Figure 3 shows the results of the long-term analysis. We were able to analyze the annual DITL data from 2006-2014, and from 2017-2018, labeled “DITL Full” in the figure. The 2015-2016 data was unavailable on the DNS-OARC systems. The 2019 dataset could not be analyzed in full due to its size, so we settled for a sampled analysis instead, labeled “DITL Sampled” in Figure 3. The 2020 data was not ready for analysis by the time our research was done.
In every DITL dataset, we analyzed each root server identity (“letter”) separately. This produces a range of values for each year. The solid line shows the average of all the identities, while the shaded area shows the range of values.
To fill in some of the DITL gaps we used Verisign’s own data for a.root-servers.net and j.root-servers.net. Here we selected a 24-hour period for each month. Again, the solid line shows the average and the shaded area represents the range.
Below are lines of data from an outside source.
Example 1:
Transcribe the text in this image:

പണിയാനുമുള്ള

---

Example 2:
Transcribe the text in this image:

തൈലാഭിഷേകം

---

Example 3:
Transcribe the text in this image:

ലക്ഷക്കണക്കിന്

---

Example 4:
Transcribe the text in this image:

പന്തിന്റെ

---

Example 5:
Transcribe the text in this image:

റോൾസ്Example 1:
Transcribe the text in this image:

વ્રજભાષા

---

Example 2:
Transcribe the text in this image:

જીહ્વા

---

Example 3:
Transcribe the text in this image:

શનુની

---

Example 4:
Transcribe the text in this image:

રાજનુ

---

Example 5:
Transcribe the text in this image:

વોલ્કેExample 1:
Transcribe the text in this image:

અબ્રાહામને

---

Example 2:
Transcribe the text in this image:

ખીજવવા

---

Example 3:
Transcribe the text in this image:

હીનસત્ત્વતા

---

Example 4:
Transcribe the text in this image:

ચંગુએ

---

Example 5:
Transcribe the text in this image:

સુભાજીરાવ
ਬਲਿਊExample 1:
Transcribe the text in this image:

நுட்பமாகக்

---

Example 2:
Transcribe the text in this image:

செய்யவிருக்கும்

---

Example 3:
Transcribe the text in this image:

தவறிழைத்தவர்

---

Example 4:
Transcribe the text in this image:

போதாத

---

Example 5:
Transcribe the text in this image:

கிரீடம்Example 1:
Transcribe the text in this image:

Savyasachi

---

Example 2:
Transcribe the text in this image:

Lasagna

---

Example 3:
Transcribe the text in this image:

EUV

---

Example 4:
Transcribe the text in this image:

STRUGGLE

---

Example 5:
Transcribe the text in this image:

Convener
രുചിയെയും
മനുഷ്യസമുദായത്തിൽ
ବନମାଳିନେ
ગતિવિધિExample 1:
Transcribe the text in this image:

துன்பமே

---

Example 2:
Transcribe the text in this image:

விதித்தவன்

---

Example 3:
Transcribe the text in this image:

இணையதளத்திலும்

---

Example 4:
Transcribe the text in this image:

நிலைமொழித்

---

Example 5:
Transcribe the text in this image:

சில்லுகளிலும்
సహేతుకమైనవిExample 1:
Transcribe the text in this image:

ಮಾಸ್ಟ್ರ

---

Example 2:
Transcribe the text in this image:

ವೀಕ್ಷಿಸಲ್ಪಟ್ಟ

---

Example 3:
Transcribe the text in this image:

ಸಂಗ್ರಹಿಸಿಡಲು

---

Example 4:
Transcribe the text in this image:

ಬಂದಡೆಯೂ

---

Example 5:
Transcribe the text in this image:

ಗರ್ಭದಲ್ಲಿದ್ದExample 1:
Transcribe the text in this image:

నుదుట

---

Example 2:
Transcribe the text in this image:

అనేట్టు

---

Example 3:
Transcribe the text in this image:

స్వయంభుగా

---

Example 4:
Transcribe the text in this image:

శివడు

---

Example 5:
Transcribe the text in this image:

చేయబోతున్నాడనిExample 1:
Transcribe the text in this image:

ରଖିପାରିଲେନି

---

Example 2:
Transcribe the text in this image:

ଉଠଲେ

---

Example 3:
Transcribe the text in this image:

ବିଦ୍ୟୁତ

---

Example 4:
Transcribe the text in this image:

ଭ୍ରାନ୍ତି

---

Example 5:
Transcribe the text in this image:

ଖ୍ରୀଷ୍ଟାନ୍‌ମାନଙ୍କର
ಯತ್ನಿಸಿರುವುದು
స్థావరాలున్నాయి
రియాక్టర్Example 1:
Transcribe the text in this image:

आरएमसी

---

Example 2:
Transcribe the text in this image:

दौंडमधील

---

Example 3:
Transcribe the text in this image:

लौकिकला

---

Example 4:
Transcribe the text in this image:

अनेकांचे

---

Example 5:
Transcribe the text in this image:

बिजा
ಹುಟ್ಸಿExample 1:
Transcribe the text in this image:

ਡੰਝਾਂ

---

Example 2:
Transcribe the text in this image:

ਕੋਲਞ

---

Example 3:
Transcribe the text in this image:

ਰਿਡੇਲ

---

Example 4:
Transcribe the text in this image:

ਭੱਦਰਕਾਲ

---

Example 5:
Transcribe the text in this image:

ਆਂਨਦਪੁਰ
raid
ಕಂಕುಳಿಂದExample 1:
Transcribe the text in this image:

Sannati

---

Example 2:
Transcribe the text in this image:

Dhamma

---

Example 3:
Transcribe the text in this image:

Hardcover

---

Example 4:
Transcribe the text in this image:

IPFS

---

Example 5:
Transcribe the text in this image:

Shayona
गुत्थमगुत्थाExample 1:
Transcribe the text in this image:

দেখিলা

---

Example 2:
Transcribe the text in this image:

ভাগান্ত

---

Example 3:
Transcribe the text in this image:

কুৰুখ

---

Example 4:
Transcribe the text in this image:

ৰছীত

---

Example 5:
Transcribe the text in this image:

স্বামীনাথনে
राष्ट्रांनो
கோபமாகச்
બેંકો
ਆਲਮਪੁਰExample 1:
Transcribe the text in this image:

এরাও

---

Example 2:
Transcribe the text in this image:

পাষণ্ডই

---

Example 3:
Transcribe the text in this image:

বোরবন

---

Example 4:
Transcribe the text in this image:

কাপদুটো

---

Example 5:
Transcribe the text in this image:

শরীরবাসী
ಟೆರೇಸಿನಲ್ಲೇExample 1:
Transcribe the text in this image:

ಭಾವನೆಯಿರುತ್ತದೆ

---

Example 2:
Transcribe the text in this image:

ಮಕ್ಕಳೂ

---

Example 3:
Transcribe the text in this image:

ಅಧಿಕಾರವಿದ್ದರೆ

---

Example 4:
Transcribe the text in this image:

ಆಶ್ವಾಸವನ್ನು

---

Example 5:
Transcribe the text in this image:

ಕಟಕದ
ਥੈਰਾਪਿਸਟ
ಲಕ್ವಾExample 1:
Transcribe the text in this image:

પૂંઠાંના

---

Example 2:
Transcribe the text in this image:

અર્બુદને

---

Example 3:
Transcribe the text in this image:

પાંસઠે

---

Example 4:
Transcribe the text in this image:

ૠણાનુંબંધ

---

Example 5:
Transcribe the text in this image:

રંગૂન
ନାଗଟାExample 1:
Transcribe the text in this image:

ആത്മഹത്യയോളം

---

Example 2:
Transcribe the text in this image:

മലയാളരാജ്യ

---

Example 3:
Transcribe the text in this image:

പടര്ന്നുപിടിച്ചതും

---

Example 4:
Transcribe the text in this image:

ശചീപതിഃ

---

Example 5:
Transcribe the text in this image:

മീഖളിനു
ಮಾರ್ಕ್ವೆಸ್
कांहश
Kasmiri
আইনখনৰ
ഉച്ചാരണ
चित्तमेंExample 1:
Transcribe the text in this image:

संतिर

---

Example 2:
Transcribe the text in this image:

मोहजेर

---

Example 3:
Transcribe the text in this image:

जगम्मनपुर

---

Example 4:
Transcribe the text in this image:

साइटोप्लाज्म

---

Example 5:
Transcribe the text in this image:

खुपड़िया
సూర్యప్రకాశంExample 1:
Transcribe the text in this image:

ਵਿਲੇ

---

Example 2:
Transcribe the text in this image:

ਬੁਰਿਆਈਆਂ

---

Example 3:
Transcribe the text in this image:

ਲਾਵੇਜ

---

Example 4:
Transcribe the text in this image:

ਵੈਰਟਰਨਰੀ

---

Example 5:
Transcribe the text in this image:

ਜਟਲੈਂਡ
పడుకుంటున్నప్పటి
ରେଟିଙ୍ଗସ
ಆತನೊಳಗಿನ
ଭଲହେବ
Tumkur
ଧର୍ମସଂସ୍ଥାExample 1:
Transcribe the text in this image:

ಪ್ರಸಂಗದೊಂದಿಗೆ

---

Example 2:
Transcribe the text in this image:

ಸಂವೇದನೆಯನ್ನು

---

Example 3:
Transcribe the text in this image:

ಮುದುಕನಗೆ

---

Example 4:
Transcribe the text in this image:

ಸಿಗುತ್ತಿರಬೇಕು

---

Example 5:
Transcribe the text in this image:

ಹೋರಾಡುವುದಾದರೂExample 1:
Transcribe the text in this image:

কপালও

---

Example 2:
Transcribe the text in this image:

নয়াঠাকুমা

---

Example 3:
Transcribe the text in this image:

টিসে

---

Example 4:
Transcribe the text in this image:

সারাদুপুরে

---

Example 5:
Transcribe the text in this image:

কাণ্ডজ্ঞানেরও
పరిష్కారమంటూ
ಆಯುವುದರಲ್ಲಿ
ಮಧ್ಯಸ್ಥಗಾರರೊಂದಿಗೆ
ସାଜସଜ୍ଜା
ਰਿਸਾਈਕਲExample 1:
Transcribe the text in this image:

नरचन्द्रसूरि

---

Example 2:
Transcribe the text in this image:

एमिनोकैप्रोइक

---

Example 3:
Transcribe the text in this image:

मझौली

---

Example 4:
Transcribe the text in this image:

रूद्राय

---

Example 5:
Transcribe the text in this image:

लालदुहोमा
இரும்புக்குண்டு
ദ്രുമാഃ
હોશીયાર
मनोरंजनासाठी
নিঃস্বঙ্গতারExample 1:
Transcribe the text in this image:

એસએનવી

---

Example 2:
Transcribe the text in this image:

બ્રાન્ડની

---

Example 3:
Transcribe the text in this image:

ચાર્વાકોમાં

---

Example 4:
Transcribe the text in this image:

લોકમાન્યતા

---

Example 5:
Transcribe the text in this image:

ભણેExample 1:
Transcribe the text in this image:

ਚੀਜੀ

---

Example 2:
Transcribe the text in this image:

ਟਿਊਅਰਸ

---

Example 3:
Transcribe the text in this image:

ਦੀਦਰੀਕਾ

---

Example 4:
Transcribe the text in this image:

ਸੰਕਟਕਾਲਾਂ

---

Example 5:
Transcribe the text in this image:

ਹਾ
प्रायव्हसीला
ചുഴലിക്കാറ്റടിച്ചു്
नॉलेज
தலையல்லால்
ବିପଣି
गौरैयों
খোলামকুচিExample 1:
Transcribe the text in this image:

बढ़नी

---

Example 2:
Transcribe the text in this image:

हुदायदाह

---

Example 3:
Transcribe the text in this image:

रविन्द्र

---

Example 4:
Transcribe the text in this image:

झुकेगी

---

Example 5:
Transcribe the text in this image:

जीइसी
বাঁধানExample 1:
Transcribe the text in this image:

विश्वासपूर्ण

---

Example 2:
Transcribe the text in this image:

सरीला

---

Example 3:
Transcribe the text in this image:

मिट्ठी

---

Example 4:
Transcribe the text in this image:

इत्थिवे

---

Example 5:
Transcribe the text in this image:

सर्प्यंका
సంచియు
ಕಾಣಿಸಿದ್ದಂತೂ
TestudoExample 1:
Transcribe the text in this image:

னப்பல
The figure also includes a line labeled “Chrome market share” (note: Chrome, not Chromium-based browsers) and a marker indicating when the feature was first added to the source code. Note, there are some false positive Chromium-like queries observed in the DITL data prior to introduction of the feature, comprising about 1% of the total traffic, but in the 10+ years since the feature was added, we now find that half of the DNS root server traffic is very likely due to Chromium’s probes. That equates to about 60 billion queries to the root server system on a typical day.
Concluding Thoughts
The root server system is, out of necessity, designed to handle very large amounts of traffic. As we have shown here, under normal operating conditions, half of the traffic originates with a single library function, on a single browser platform, whose sole purpose is to detect DNS interception. Such interception is certainly the exception rather than the norm. In almost any other scenario, this traffic would be indistinguishable from a distributed denial of service (DDoS) attack.
Could Chromium achieve its goal while only sending one or two queries instead of three? Are other approaches feasible? For example, Firefox’s captive portal test uses delegated namespace probe queries, directing them away from the root servers towards the browser’s own infrastructure. While technical solutions such as Aggressive NSEC Caching (RFC 8198), Qname Minimization (RFC 7816), and NXDomain Cut (RFC 8020) could also significantly reduce probe queries to the root server system, these solutions require action by recursive resolver operators, who have limited incentive to deploy and support these technologies.
This piece was co-authored by Matt Thomas, Distinguished Engineer in Verisign’s CSO Applied Research division.